> **ACTIVITY**
Check each line of the records below for the word "رسمی" and copy those where it appears.

++++++++

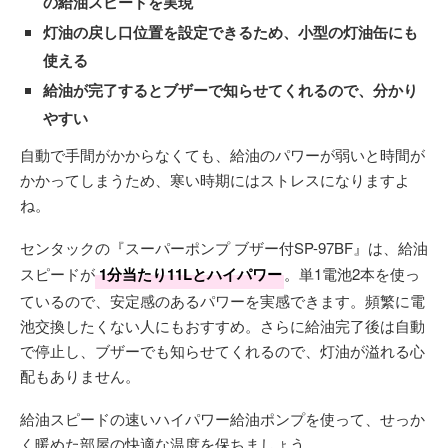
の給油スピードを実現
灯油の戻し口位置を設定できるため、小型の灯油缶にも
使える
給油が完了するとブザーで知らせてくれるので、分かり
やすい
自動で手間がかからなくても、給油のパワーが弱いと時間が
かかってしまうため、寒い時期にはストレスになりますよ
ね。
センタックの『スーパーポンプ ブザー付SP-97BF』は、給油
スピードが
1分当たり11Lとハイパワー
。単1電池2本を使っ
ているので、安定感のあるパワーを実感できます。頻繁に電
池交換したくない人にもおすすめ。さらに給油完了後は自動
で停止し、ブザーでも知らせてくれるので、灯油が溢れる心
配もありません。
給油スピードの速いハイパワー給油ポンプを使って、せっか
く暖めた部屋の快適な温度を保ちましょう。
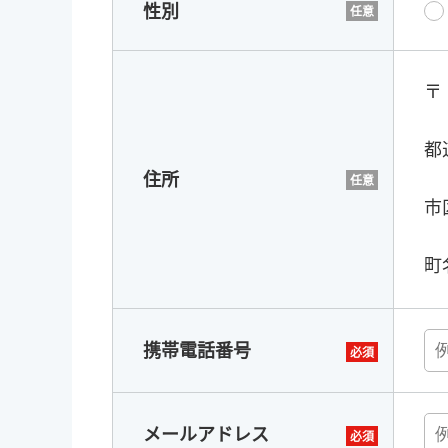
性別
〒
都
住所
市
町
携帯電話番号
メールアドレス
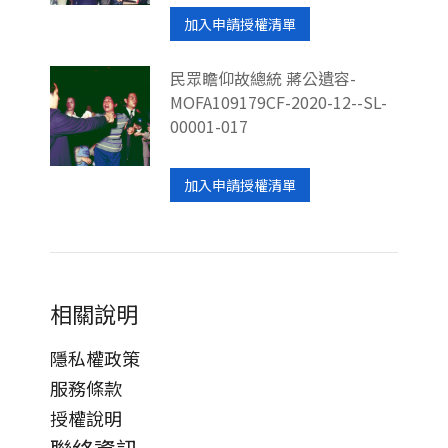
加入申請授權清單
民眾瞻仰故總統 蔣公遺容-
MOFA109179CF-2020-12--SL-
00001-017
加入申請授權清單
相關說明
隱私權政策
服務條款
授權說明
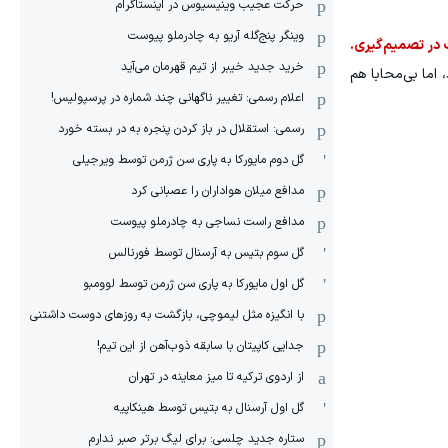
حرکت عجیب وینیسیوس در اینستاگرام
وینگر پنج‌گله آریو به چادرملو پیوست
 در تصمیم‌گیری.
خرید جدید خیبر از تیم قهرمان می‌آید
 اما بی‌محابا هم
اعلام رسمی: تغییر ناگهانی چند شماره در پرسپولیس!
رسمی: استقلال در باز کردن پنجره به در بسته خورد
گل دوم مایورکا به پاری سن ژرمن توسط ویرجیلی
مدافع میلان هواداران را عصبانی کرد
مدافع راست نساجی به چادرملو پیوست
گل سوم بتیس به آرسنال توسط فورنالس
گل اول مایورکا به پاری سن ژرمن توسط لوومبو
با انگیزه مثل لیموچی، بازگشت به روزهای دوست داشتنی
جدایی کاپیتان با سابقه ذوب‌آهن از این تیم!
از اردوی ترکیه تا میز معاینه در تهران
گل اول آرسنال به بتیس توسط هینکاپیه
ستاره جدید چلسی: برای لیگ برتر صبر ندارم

++++++++

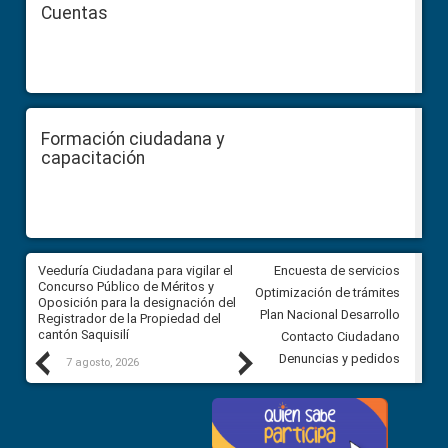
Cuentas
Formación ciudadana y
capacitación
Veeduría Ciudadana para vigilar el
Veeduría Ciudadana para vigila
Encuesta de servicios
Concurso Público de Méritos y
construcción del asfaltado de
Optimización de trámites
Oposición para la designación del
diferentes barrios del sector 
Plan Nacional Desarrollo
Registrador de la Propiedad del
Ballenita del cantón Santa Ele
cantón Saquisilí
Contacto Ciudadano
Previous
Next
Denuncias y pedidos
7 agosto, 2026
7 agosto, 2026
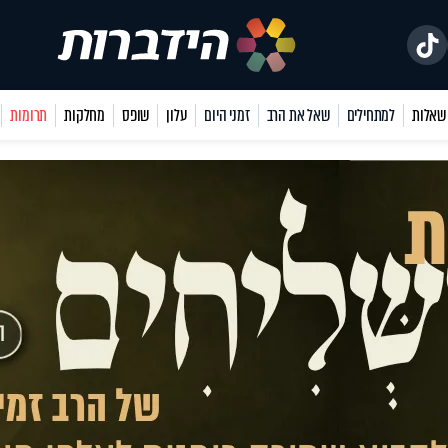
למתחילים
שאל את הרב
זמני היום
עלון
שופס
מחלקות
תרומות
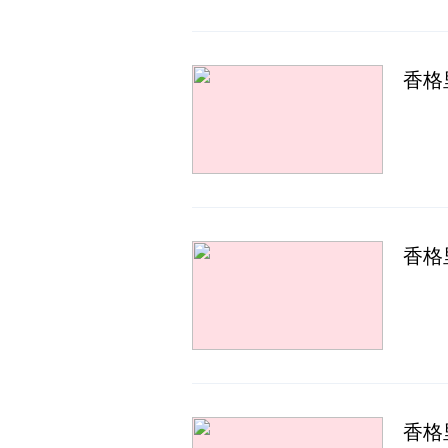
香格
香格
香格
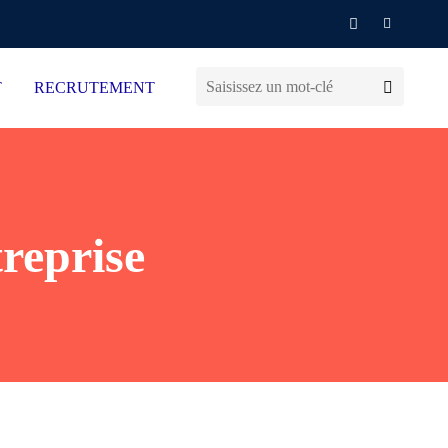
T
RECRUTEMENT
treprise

++++++++

> **REPLY TO THE TASK**
اعلام رسمی: تغییر ناگهانی چند شماره در پرسپولیس!
رسمی: استقلال در باز کردن پنجره به در بسته خورد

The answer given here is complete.